Aires’ name suddenly made sense, too. I plunked two quarters into the table and the balls rumbled out of the slot. Echo immediately tossed them onto the table. “Eight or nine ball?”

“Eight.” Nine was more complicated. I already planned on playing at sixty percent capacity, hoping she’d have a good time. “What’s the myth?”

She set the balls into the rack and flipped the triangle away. “There are several, actually. You break.”

I’d met several girls like her; terrified to break because they couldn’t hit more than a few balls off the group. Better she break and get one in than nothing at all. “Ladies first.” I couldn’t wait for this game to be over so I could teach her how to break properly. Images of her body pressed against mine, bending over the table, caused my jeans to get tighter.

“Your funeral,” she sang and my lips turned up at her flash of confidence. Echo twirled her pool cue like a warrior going into battle, never once taking her eyes off the cue ball. She leaned over the table. I focused on her tight ass. My siren ate me alive with every movement. As she took aim, she no longer resembled the fragile girl at school, but a sniper.

The quick and thunderous cracking of balls caught me off guard. The balls fell into the pockets in such rapid succession, I lost count. Echo rounded the table, once again twirling the cue, studying the remaining balls like a four-star general would a map.

Damn—the girl knew how to play.

“Stripes,” she called. Echo bent over the table to make her second shot. Her beautiful br**sts were right there for me to see, but I wanted to do more than observe, I wanted to …

“You should put your tongue back in your mouth. You’ll get all cotton-mouthed if it dries out.” She sank two stripes with one shot.

“I can’t help it you’re hot.” I loved it when she dished it out. “The myth?”

After sinking two more shots she finally missed. Now it was my turn. Sixty percent capacity wouldn’t cut it with her. Hell, one hundred percent may not even be enough.

I worked the table while Echo settled onto a stool. “Zeus enjoyed affairs with nymphs on earth and his wife, Hera, didn’t quite approve of his extracurricular activities. So he sent Echo, a beautiful wood nymph, to distract and entertain Hera while he did a little entertaining of his own. Hera finally figured it out and punished Echo by taking her voice, cursing her to only repeat what others said.

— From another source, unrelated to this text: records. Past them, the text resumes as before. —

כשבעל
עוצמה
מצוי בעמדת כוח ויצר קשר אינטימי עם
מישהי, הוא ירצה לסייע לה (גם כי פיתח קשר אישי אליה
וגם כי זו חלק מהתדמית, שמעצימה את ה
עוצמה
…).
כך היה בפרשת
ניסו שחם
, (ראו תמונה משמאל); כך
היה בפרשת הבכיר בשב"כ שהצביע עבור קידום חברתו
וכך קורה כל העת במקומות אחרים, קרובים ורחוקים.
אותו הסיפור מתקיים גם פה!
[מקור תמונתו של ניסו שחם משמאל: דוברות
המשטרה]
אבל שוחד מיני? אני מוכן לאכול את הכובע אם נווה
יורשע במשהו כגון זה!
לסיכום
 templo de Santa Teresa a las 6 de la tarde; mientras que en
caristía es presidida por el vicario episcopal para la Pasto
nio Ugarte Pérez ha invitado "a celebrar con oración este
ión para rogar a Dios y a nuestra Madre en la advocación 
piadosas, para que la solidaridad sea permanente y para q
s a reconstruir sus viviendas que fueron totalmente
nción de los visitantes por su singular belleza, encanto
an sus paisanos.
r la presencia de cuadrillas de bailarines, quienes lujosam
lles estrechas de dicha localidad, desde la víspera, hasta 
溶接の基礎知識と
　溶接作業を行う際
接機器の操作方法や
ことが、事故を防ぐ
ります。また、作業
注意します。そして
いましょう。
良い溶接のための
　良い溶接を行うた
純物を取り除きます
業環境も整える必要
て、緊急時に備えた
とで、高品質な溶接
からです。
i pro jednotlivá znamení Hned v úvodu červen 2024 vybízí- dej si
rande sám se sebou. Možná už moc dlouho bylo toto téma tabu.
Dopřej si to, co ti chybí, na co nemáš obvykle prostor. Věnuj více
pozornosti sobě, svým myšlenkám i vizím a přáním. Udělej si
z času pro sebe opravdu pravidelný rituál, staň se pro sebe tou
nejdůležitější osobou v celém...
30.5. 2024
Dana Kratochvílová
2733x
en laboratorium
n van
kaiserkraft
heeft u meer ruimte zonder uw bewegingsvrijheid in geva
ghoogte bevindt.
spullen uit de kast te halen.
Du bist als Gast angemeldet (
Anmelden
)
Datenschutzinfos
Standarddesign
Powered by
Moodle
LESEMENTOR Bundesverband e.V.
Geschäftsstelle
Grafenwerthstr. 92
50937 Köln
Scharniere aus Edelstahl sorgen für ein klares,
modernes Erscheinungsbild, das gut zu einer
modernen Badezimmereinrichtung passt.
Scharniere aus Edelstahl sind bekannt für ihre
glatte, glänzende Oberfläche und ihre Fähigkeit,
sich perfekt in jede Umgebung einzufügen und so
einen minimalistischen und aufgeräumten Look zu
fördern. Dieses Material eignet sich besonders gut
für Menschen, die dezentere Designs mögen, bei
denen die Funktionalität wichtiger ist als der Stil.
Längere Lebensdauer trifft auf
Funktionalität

“After this happened, Echo fell in love with a jerk who didn’t love her back. Echo wandered the woods, heartbroken, crying until there was nothing left to her but her voice, which still haunts the earth.”

Some of us were named after Bible personalities, others from a dart thrown at a baby book. Echo was named after a psychotic Greek myth. I sank two balls into the right pocket. “She didn’t like the names from normal fairy tales?”